Renonçant au droit, il se fait clerc, estimant que c’est la seule situation possible pour un lettré cherchant à survivre sans renoncer à l’étude. Il fera de nombreux émules, tant en Italie à son époque qu’en Europe deux siècles plus tard. Pétrarque est un amoureux des textes. Il se fait même fouineur, enquêteur, et découvreur de manuscrits dans les archives et les bibliothèques des monastères. Après lui la chasse aux textes inédits est ouverte, et des générations d’érudits réveilleront des textes poussiéreux oubliés dans des greniers et des abbayes, comme à Cluny, à St Gall, à Monte Cassino.
C’est en Avignon, alors cité des Papes, qu’il rencontre Laure, mariée au Duc Hugues de Sade. Elle sera pendant quarante-six ans l’objet d’un culte poétique dont la somme formera le célèbre « Canzoniere ». Pour son érudition et sa science du passé des lettres latines PETRARQUE est adulé de son vivant dans toute l’Italie : les Princes, les Républiques, le Pape, les Universités se l’arrachent. Il devient celui qui remémore un passé prestigieux aux Italiens. On l’auréole pour sa réputation de poète et d’écrivain en langue latine. Son poème épique, « Africa » qui est consacré à la gloire de Scipion est encensé.
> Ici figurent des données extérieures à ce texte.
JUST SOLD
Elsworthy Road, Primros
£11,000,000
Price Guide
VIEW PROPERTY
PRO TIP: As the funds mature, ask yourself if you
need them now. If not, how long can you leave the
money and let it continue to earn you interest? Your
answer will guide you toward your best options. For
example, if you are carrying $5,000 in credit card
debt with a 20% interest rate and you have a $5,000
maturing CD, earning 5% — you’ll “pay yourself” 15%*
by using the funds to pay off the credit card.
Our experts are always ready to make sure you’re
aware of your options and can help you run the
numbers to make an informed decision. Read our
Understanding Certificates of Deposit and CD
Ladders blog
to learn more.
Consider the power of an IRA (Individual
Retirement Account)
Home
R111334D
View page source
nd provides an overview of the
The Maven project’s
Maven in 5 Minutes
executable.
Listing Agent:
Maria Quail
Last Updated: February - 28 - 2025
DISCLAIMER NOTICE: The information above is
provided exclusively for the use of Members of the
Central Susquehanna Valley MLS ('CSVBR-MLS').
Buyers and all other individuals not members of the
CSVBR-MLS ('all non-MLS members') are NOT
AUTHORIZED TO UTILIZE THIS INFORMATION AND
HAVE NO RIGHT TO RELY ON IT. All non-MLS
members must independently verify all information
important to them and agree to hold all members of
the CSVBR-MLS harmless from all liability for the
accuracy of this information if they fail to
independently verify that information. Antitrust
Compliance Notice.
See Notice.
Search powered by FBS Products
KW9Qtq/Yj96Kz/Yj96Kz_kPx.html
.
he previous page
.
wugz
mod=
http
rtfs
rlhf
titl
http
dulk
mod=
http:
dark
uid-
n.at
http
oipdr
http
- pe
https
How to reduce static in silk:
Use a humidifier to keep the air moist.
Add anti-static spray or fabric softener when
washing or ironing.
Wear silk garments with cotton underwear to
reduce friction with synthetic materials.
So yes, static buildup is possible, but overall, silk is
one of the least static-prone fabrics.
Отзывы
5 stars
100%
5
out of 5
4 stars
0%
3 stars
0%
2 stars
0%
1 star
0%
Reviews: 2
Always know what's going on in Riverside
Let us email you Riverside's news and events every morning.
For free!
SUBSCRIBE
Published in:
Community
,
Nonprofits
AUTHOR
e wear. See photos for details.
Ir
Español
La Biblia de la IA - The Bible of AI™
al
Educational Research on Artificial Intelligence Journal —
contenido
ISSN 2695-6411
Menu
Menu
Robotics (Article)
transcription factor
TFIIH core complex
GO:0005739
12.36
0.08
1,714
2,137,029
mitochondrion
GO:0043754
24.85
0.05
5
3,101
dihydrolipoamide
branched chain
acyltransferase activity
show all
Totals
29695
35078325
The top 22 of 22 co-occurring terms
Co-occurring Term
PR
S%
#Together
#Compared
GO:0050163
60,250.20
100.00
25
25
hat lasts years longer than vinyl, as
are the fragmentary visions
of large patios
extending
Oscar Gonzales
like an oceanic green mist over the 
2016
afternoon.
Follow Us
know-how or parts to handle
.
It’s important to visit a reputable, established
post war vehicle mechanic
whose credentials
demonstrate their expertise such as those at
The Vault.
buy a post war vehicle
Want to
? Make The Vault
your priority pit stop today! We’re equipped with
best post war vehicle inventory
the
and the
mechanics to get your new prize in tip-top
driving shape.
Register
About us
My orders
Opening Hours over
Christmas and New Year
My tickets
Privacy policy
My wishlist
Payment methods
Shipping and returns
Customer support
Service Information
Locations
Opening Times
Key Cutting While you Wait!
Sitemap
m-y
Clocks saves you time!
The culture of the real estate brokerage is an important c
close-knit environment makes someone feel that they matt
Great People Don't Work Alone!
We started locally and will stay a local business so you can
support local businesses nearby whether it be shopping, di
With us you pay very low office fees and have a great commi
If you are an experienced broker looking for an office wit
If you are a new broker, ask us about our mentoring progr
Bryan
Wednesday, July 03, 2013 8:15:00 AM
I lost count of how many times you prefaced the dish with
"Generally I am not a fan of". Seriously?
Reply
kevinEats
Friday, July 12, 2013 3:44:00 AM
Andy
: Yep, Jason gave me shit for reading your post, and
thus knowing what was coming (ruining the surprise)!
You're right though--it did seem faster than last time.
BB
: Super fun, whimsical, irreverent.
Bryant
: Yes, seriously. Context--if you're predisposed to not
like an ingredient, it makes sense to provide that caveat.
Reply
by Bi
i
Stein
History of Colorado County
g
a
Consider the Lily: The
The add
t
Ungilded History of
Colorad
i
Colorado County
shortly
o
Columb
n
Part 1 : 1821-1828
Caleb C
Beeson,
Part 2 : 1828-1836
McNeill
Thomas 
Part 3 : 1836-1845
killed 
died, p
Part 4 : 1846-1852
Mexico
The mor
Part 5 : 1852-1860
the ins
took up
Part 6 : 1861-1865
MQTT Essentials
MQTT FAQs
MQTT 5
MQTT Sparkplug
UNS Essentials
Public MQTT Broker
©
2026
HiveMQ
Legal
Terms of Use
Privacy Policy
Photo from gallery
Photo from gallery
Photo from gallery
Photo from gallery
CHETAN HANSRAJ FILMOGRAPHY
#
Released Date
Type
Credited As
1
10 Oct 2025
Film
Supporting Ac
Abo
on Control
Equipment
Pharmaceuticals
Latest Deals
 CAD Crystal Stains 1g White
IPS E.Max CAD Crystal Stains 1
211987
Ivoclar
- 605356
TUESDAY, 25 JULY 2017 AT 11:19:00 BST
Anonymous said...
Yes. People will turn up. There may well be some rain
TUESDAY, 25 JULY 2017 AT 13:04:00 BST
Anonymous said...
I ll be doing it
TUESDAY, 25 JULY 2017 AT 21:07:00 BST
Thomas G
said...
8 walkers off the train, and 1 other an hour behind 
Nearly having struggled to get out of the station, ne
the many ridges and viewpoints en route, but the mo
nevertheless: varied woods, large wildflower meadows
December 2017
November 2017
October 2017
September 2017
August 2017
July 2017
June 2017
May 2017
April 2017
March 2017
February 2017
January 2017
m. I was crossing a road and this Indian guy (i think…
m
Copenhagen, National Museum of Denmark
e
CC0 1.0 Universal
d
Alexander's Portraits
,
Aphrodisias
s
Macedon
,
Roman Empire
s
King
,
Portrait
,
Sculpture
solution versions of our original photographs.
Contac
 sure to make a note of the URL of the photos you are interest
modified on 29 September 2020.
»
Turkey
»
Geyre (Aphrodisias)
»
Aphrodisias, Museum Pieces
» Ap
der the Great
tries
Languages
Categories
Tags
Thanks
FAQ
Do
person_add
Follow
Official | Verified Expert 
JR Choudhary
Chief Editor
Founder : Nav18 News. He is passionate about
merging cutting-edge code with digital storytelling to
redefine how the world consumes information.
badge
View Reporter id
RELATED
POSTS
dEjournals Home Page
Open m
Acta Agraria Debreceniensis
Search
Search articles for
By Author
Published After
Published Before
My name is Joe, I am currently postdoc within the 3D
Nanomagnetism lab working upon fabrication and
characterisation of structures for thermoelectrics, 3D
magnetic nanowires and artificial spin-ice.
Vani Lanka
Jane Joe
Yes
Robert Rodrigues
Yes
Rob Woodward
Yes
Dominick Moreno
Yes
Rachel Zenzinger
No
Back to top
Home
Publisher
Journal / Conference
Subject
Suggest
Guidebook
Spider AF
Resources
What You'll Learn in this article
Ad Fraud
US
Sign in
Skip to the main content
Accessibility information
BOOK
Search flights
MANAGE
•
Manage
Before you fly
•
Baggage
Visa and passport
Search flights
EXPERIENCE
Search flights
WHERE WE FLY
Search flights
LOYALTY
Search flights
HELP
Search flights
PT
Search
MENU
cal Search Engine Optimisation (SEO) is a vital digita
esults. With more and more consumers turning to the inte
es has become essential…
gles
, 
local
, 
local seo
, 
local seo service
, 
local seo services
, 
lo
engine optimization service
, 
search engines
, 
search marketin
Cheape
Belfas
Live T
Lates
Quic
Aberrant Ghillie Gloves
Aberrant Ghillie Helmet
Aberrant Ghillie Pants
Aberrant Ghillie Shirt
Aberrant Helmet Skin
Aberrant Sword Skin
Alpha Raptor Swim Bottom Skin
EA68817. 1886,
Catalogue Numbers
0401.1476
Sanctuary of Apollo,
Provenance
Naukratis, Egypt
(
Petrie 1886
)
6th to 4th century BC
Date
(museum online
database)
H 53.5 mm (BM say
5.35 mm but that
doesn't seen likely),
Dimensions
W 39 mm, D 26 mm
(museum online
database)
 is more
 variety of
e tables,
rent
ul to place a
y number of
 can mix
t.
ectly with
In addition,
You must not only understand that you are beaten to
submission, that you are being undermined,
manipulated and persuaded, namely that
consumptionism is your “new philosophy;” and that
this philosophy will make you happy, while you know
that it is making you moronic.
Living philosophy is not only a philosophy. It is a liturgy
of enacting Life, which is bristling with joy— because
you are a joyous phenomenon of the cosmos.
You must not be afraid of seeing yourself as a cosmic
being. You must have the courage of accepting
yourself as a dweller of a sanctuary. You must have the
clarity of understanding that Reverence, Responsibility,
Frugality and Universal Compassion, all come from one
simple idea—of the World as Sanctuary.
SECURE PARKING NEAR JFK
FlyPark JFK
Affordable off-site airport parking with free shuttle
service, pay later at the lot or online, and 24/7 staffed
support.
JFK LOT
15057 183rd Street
PETRARQUE écrit des livres plus philosophiques : les « Remèdes de l’une et de l’autre fortune », « le Mépris du monde » et « La vie solitaire » qui sont à eux seuls des programmes de vie (Ouvrages édités en France par les Editions Millon).
PETRARQUE en est persuadé : l’image qu’il donnera après sa mort dépend de ses ouvrages rédigés en latin. Erreur !: son lectorat ira bien plus loin qu’un cercle savant, et ce sont ses poèmes en Italien qui passeront à la postérité en devenant une source d’inspiration pour les poètes de l’Europe entière. Reste que son image est celle d’un « Maître » auquel quelques centaines d’érudits du monde occidental vont tenter de se conformer avant que celle d’ERASME ne l’éclipse.